* WHAT YOU NEED TO DO
Translate this sentence from the forum reply about XFS on RAID10 below into Spanish: "You definitely need the inode64 allocator with that many inodes."
Start of TEXT PASSAGE
Re: XFS on top RAID10 with odd drives count and 2 near copies

Stan Hoeppner <stan@xxxxxxxxxxxxxxxxx> · Mon, 13 Feb 2012 06:09:01 -0600

On 2/12/2012 2:16 PM, CoolCold wrote:
> First of all, Stan, thanks for such detailed answer, I greatly appreciate this!

You're welcome.  You may or may not appreciate this reply.  It got
really long.  I tried to better explain the XFS+md linear array setup.

> There are several reasons for this - 1) I've made decision to use LMV
> for all "data" volumes (those are except /, /boot, /home , etc)  2)
> there will be mysql database which will need backups with snapshots 3)

So you need LVM for snaps, got it.

> I often have several ( 0-3 ) virtual environments (OpenVZ based) which
> are living on ext3/ext4 (because of extensive metadata updates on xfs
> makes it the whole machine slow) filesystem and different LV because
> of this.

This is no longer the case as of kernel 2.6.35+ with Dave Chinner's
delayed logging patch.  It's enabled by default in 2.6.39+ and XFS now
has equal or superior metadata performance to all other Linux
filesystems.  This presentation is about an hour long, but it's super
interesting and very informative:
http://www.youtube.com/watch?v=FegjLbCnoBw

> Basing on current storage, estimations show (df -h / df -i ) average
> file size is ~200kb . Inodes count is near 15 millions and it will be
> more.

You definitely need the inode64 allocator with that many inodes.  You
need it anyway for performance.

> I've just thought that may be I should change chunk size to 256kb,
> just to let one file be read from one disk, this may increase latency
> and increase throughput too.

Why would you do that instead of simply using XFS on a linear array?

> I've drawn nice picture from my head in my original post, it was:
> 
> A1 A1 A2 A2 A3 A3 A4
> A4 A5 A5 A6 A6 A7 A7
> A8 A8 A9 A9 A10 A10 A11
> A11 ...

> So here is A{X} is chunk number on top of 7 disks. As you can see, 7
> chunks write (A1 - A7) will fill two rows. And this will made 2 disk
> head movements to write full stripe, though that moves may be very
> near to each other. Real situation may differ of course, and I'm not
> expert to make a bet too.

xfs_info does shows some wonky numbers for sunit/swidth in your example
output, but the overall number of write bytes is correct, at 448KB,
matching the array's apparent 7*64KB.  This is double your average file
size so you'll likely have many partial stripe writes.  And you won't
get any advantage from device read ahead.  You'll actually be wasting
buffer cache memory, since each disk will read an extra 128KB.  So if a
stripe is actually across 7 spindles, for a single 200KB file read, the
kernel will read an additional 7*128KB=896KB of data into the buffer
cache.  Given the RAID layout and file access pattern, these extra
caches sectors may not get used right away, simply wasting RAM.  To
alleviate this you'd need to decrease

/sys/block/sdX/queue/read_ahead_kb

accordingly, down to something like 32KB or less, to prevent wasting
RAM.  You may need to tweak other kernel block device queue parameters
as well.
End of TEXT PASSAGE
Start of RECORDS SHOWN
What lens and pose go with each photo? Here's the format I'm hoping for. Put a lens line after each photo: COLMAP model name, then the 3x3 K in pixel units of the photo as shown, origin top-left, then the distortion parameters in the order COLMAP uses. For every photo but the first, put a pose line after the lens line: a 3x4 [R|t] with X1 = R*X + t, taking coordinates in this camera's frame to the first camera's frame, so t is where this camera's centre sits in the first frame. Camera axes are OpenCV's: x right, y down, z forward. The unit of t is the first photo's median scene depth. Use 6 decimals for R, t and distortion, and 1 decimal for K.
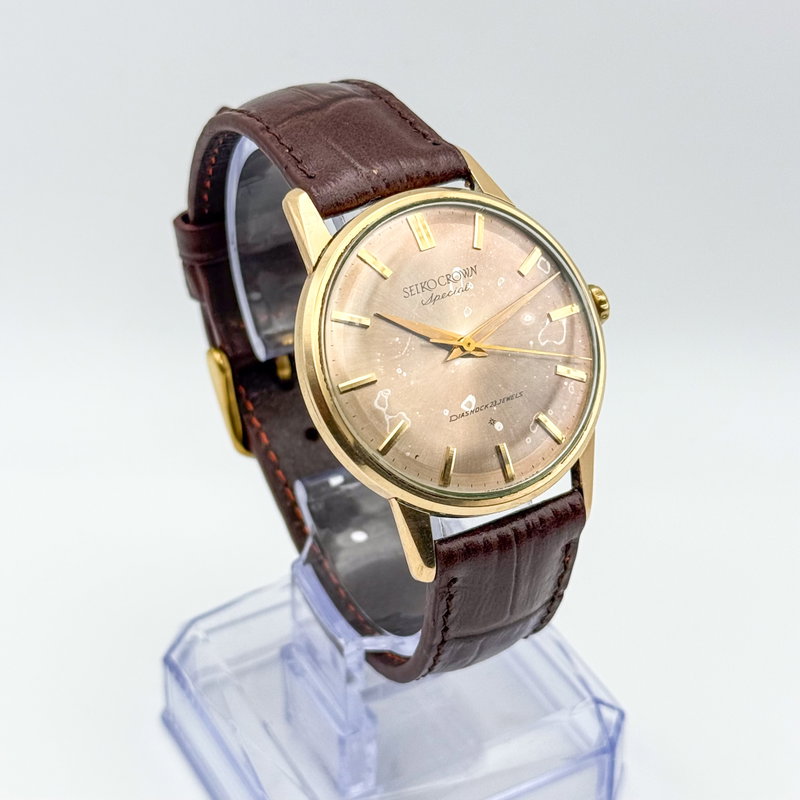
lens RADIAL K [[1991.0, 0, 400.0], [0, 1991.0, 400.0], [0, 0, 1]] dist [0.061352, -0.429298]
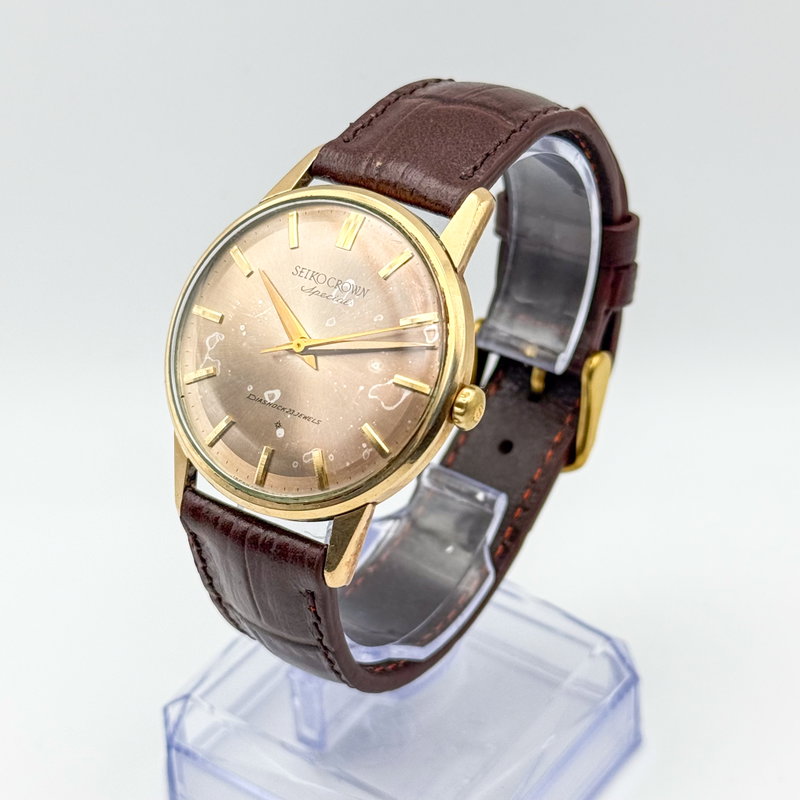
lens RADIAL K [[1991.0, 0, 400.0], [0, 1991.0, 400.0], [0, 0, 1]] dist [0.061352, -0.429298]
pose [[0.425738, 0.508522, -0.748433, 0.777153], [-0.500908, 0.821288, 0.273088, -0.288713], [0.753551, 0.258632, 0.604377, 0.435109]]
End of RECORDS SHOWN
Start of RECORDS SHOWN
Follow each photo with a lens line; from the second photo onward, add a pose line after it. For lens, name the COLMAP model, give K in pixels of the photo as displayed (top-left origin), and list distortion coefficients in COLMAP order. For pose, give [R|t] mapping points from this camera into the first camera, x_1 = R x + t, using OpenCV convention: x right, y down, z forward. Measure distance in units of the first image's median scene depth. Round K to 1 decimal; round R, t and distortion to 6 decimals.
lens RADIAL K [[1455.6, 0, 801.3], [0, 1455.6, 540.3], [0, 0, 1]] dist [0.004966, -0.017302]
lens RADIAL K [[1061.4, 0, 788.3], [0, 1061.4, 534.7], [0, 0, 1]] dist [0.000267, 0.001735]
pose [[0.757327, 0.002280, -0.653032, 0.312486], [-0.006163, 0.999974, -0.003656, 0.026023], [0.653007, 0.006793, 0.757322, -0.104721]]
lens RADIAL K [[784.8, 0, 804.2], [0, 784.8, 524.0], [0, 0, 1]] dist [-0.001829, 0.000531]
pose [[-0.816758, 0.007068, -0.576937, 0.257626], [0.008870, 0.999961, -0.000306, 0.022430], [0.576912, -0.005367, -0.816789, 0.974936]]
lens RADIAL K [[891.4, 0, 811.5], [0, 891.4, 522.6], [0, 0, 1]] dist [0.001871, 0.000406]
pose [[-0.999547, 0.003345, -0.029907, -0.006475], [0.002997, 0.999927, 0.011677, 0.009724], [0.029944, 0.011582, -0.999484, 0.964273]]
End of RECORDS SHOWN
* SOLVED PROBLEM
Definitivamente necesitas el asignador inode64 con tantos inodos.